Statut du volontariat de l’animation : le Gouvernement favorable à un accord de branche plutôt que la loi

Publié le par aec

Le sénateur Michel TESTON (PS, Ardèche) a interrogé, lors de la séance des questions orales sans débat du 10 septembre 2013, au Sénat, la Ministre de la ministre des sports, de la jeunesse, de l'éducation populaire et de la vie associative, sur la nécessité de créer rapidement un statut de volontaire de l’animation.

 

Cette question a en fait été déposée et enregistrée au Journal officiel le 6 décembre dernier (voir ci-après). Mais elle n’a pu être posée oralement que le 10 septembre.

 

Le sénateur TESTON a donc repris une préoccupation du secteur associatif des séjours d’accueils collectifs de mineurs, qui vise, entre autres particularités, à abroger le Contrat d’Engagement Educatif (CEE), le volontariat de l’animation s’y substituant, et à écarter les sociétés commerciales, qui ne pourraient ainsi pas bénéficier de ce nouveau statut.

 

Le député Régis Juanico (PS, Loire) a déposé une proposition de loi et des amendements sur le volontariat de l’animation lors de la précédente législature. Il compte redéposer une proposition de loi dans les semaines qui viennent, ainsi que des amendements à l’occasion de la discussion du projet de loi sur l’économie sociale et solidaire, inscrit à l’ordre du jour du Parlement à la fin du mois.

 

Dans ce contexte, la réponse de Mme Valérie FOURNEYRON était très attendue.
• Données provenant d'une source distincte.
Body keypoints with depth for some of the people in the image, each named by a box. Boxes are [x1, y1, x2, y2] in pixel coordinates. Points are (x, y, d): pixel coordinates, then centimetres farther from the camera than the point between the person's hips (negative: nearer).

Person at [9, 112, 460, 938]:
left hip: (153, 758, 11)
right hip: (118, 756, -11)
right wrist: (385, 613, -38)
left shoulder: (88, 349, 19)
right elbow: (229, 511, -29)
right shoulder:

Celle-ci étant en déplacement à Buenos-Aires, dans le cadre d’une réunion de l’agence mondiale anti-dopage, Mme Christine TAUBIRA, Ministre de la justice, Garde des sceaux, a répondu au nom du Gouvernement la réponse qui avait été préparée par les services de Mme FOURNEYRON.

 

Mme TAUBIRA a d’abord rappelé les conditions dans lesquelles la loi Warsmann instaurant un repos quotidien et un repos compensateur en faveur des animateurs est intervenue (décision de la Cour de Justice de l’Union Européenne sur l’incompatibilité de la réglementation française au regard de la directive de 2003 sur le temps de travail, arrêt du Conseil d’Etat abrogeant les dispositions réglementaires sur le repos des animateurs ...).

 

Elle a ensuite dit l’intérêt de la ministre des sports, de la jeunesse, de l'éducation populaire et de la vie associative, sur la proposition de créer un statut du volontariat l’animation, « qui mérite d’être étudiée ».

 

Elle a rappelé cependant que le droit communautaire ne reconnaît que deux statuts : lé bénévolat, d’une part, et le salariat, d’autre part. Elle a souligné également que l’absence de lien de subordination prévue dans le statut du volontariat de l’animation n’était pas compatible avec l’impératif de sécurité des enfants mineurs. Elle a insisté sur le fait que les coûts élevés des séjours accueillant des mineurs, qui nuisent à la mixité sociale, ne reposent pas sur les rémunérations des personnels, mais, ainsi que l’a montré le rapport de l’Assemblée nationale de M. Michel MENARD, député, sur l’accessibilité des jeunes aux séjours collectifs et de loisirs (juillet 2013), sur les coûts de transports, le fonctionnement ou les prix des prestations proposées.

 

C’est pourquoi la ministre des sports, de la jeunesse, de l'éducation populaire et de la vie associative est favorable à l’idée que le statut du volontariat de l’animation puisse être concrétisée au travers d’un accord de branche – plutôt que dans le cadre de la loi -, qui résulterait de négociations entre les employeurs et les syndicats de salariés.

 

 

Le sénateur Michel TESTON lui a répondu que la solution la plus efficace, en particulier au regard du droit européen, serait, plutôt qu’un accord de branche, de créer un statut spécifique par la loi, comme cela a été le cas pour les sapeurs-pompiers volontaires, et ainsi que le propose la plate-forme du volontariat.